I'm having this issue as well and I'm not using bin seeding. Using sklearn 0.14.1, scipy 0.13.3, and numpy 1.8.0:
arr = array([[618.97993024, 616.77224179],
# Bandwidth ends up being 0.0
bandwidth = estimate_bandwidth(arr, quantile=0.6)
clustering = MeanShift(arr, bandwidth=bandwidth, bin_seeding=False)
# This line crashes with the same issue (sorted_centers is empty, causing
# NearestNeighbors to crash)
I can reproduce this bug as well especially in high dimensions (see code example by @larsmans). Exchanging np.cast by np.round definitely fixed one bug.

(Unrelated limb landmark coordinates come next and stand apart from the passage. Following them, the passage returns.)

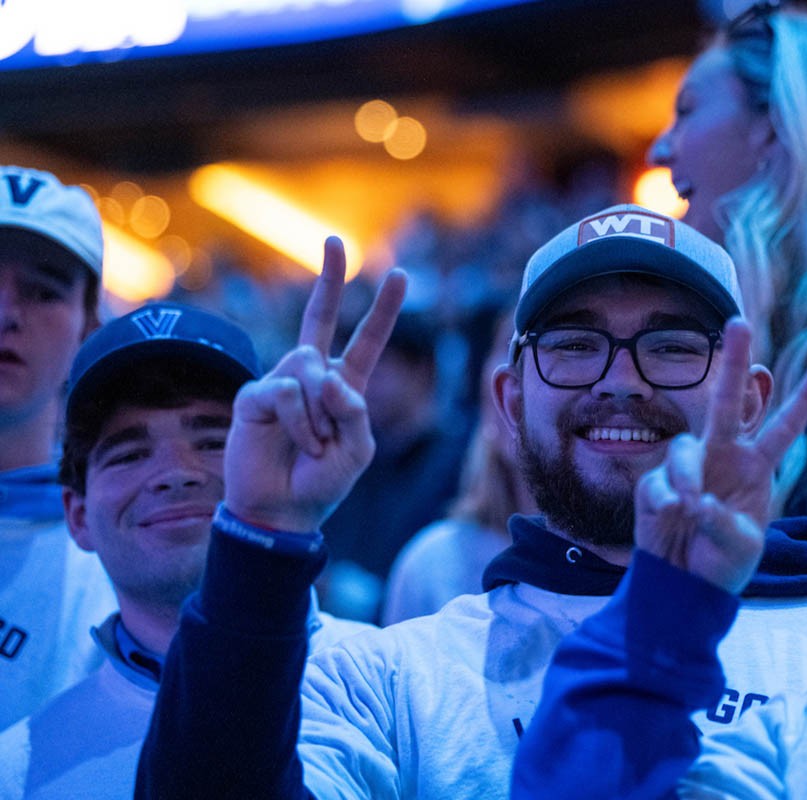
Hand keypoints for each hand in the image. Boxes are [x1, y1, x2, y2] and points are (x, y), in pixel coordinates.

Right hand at [224, 238, 407, 531]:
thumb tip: (330, 375)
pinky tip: (297, 441)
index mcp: (344, 387)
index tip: (400, 275)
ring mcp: (281, 382)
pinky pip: (288, 391)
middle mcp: (312, 376)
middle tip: (336, 241)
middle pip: (320, 317)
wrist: (281, 511)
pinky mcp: (255, 395)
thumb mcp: (357, 450)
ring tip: (313, 443)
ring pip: (311, 365)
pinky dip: (300, 421)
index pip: (366, 341)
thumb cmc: (321, 483)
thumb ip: (355, 412)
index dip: (383, 310)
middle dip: (329, 278)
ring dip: (320, 411)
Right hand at [635, 318, 806, 593]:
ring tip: (690, 507)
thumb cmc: (722, 565)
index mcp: (756, 468)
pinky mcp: (657, 487)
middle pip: (729, 402)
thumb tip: (697, 501)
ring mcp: (689, 469)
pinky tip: (672, 518)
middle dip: (733, 363)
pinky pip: (659, 483)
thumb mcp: (742, 550)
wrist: (685, 588)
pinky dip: (666, 502)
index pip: (784, 428)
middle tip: (738, 321)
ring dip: (687, 475)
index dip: (804, 399)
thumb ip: (725, 524)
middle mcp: (724, 458)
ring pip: (685, 446)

I think the problem is that get_bin_seeds is done with a grid-based approach while the nearest neighbour search nbrs.radius_neighbors is done with a radius-based approach. That means that points in the corners of the bins won't be associated to the seeds. And this leads in some cases to sorted_centers being empty.
Using @larsmans original code from above, when I switch to np.round, I get number of estimated clusters : 2 . So things are working for me at least ... what is happening/changing to get the error in high dimensions? Anyone have a gist of what they modified?
Versions (Anaconda 2.0):
Python 3.4.1 |Anaconda 2.0.0 (64-bit)| (default, May 19 2014, 13:02:41)
[GCC 4.1.2 20080704 (Red Hat 4.1.2-54)] on linux
@davesque your bandwidth is 0.0. Still the error is not great.
I agree with @jbohg in that we should use round, see below for illustration:
That does not fully solve the problem, though. The reason this breaks in high dimensions is the curse of dimensionality (and our estimate_bandwidth heuristic). We estimate the bandwidth based on the max distance to some neighbors, and then use that to construct a grid. But with rising dimensionality, the distance to the nearest grid point is unbounded. I think the simplest solution is to bail from get_bin_seeds if each point lies in its own bin.